Prior to threatening visa bans on Bangladeshi officials that undermine “the democratic election process,” in December 2021, the U.S. Treasury Department levied human rights sanctions on Bangladesh’s paramilitary force, the Rapid Action Battalion (RAB), and six of its senior officials. The U.S. State Department also imposed visa sanctions on two officials, one of whom was already on the Treasury Department’s sanctions list.
These decisions received strong support from human rights activists and opposition parties.
In response to U.S. pressure, Hasina publicly claimed that the U.S. is seeking to topple her government. She is unwilling to subject her popularity to a fair and credible election. Over the past decade, her government has failed to organize any election that is deemed free and fair by those outside her party or administration.
While the U.S., as a major export destination for Bangladeshi ready-made garments, has made it clear that it will not remain idle while Hasina attempts to hold another election under her own administration to retain her power, the Chinese Foreign Ministry expressed support for Hasina, “denouncing all forms of hegemony and power politics.”
In contrast, India appears to be taking a back seat this time, with no official statement regarding Bangladesh’s upcoming election.

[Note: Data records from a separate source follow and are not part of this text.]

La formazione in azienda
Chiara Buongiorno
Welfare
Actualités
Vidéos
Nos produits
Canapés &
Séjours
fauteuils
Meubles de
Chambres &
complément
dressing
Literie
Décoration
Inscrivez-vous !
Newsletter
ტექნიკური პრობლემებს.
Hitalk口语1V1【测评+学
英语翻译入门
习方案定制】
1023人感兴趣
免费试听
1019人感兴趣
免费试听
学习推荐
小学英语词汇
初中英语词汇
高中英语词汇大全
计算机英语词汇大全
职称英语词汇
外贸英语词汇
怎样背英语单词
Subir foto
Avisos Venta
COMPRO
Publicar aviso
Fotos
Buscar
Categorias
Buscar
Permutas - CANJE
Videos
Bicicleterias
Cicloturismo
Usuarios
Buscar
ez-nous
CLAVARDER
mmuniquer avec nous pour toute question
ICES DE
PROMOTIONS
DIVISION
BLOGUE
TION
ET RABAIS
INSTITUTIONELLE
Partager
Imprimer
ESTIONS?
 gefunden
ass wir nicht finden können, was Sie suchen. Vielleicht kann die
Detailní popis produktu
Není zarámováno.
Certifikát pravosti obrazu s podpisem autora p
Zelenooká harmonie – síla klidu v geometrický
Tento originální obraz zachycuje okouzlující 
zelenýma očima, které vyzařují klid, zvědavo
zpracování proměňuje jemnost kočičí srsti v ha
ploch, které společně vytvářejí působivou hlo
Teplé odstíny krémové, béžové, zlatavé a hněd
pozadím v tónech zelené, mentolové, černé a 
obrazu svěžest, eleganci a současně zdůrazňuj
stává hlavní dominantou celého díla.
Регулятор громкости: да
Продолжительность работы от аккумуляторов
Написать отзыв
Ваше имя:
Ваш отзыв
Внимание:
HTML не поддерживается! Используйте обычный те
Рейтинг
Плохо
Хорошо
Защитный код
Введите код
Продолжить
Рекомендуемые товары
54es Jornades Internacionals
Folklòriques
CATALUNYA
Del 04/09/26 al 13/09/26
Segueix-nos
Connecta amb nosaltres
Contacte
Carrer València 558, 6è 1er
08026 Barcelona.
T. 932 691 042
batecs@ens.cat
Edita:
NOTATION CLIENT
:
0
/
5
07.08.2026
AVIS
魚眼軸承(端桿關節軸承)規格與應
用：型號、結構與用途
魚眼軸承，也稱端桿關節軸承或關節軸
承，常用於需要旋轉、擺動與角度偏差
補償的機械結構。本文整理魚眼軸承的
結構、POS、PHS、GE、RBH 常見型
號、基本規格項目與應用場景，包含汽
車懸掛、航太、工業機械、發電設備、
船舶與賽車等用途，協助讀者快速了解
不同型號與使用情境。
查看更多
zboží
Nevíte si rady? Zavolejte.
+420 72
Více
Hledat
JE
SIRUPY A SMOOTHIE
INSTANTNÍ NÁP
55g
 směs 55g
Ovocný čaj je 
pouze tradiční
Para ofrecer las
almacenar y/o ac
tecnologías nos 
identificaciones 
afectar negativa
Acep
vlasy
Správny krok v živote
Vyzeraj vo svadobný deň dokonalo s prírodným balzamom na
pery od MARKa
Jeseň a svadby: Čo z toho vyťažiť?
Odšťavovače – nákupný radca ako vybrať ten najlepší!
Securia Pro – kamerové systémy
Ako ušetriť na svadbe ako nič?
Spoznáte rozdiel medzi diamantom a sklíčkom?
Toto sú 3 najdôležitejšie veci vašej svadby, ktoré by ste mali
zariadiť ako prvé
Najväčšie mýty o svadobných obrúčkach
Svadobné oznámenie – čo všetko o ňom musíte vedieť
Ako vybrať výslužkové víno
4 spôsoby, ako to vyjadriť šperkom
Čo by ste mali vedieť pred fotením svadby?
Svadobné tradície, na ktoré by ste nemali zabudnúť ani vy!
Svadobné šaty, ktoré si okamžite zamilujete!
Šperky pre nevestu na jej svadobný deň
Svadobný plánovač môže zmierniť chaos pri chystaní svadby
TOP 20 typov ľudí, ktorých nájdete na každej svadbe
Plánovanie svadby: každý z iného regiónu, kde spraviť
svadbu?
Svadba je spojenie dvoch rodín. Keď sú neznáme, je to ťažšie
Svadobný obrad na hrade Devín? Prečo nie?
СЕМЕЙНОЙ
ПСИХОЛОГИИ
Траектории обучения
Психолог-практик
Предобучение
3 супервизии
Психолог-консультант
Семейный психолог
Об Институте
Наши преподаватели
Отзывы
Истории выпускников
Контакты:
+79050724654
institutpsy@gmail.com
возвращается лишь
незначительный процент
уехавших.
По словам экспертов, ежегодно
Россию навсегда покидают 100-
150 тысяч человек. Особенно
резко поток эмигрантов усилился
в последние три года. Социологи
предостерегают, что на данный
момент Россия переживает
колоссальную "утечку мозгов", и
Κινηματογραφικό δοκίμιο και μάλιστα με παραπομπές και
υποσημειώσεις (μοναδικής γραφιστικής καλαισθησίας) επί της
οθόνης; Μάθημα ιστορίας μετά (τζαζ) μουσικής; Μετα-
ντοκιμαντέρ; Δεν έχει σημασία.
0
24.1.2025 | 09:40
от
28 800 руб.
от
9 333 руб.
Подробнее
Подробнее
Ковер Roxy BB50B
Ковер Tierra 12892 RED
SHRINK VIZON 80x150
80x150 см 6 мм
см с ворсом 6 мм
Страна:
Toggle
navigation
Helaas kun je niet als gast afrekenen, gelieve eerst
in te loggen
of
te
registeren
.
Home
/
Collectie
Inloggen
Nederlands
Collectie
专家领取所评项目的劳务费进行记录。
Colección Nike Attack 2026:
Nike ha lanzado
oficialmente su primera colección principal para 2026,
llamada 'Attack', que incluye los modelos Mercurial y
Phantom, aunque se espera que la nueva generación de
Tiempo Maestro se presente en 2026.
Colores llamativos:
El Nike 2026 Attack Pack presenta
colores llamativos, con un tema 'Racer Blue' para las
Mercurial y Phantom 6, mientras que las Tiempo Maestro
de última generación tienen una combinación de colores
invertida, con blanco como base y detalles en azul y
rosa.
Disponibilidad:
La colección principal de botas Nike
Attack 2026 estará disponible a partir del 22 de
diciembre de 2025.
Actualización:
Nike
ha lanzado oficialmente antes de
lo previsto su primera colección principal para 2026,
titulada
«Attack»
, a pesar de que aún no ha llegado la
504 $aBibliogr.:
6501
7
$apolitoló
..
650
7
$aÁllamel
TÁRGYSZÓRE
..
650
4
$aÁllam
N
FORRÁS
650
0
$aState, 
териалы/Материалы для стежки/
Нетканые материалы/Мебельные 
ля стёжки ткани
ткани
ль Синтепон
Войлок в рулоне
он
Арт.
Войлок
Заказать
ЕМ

The Indian High Commission in Bangladesh and the Indian High Commissioner have limited their activities compared to previous election periods when there was greater engagement with civil society, political parties, and the press. Unlike previously, when Indian high-ranking officials frequently visited Bangladesh, the current scenario reflects a quiet change.
This silent shift in India’s official approach could be attributed to its closer alliance with the U.S. and the increasing influence of China in Bangladesh. In contrast, U.S. high-ranking officials are making frequent visits, and global financial risk analysis firms, such as Control Risk, are advising investors to prepare for a post-Hasina regime.
As Bangladesh navigates through this political turmoil, the role of India, the United States, and China will undoubtedly shape the country’s future. The nature of the upcoming election will not only determine the political landscape but will also impact the country’s international relations and regional dynamics.